Cobrecita (2018)
A cross-country alchemic journey
The sheet of copper that I imported in November, 2017 from Cananea, Sonora, Mexico carries the weight of a long and exploitative history of moving commodities, both physical goods and human labor, across the Mexican-American border. Cananea also holds a personal importance as it is where my family emigrated from when they moved to the United States. Stories about how relatives interacted with or worked for the mine have been important in understanding my family and myself as a Mexican-American.
Throughout the first half of 2018, I embarked on an ambitious country-wide pilgrimage with my sheet of copper. Specifically I traveled to: Santa Barbara, the Imperial Valley, the San Francisco Bay Area (all in California); and Detroit, Michigan. Each of these locations are sites of importance, being that I, and other family members, have called them home at one time or another.
I was interested in discovering what it meant to simply exist with my copper. How could our pilgrimage both transform it and me?

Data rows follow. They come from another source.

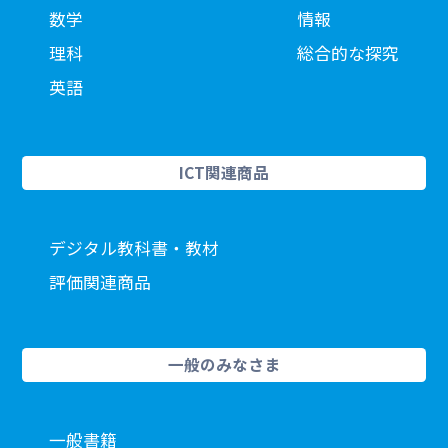
数学
情報
理科
総合的な探究
英語
ICT関連商品
デジタル教科書・教材
評価関連商品
一般のみなさま
一般書籍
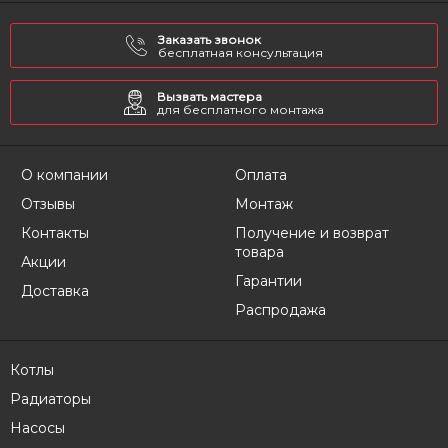
Заказать звонок
бесплатная консультация
Вызвать мастера
для бесплатного монтажа
О компании
Оплата
Отзывы
Монтаж
Контакты
Получение и возврат
товара
Акции
Гарантии
Доставка
Распродажа
Котлы
Радиаторы
Насосы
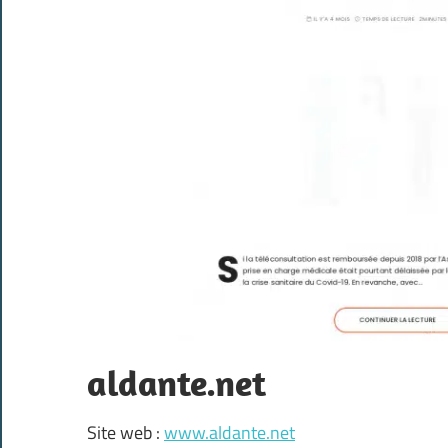
aldante.net
Site web :
www.aldante.net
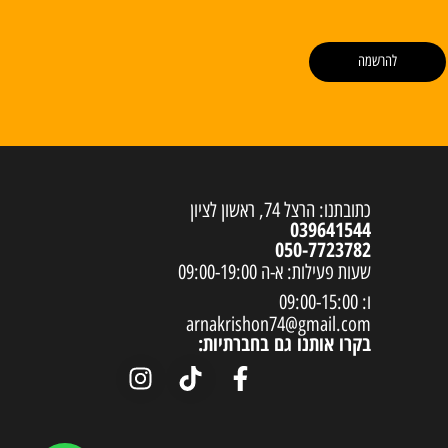
להרשמה
כתובתנו: הרצל 74, ראשון לציון
039641544
050-7723782
שעות פעילות: א-ה 09:00-19:00
ו: 09:00-15:00
arnakrishon74@gmail.com
בקרו אותנו גם בחברתיות:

By developing a relationship with my copper in this way, I realized that the copper was not just as a slab of metal excavated from bowels of Mexican earth but a vessel to hold all of my concentrated questions, thoughts, and insecurities about my identity as a Mexican-American.
I have compiled the documentation from this project into a series of small self-published books titled Cobrecita / Pobrecita, each focusing on the narrative of a particular site through the perspective of myself and the personified perspective of the copper. This collection of books is contained within an installation where each book, and thus site, has a designated “reading space”. Each reading space has a photographic doormat with a google map of the site and and a stool topped by a scanned documentation of the copper after visiting that site.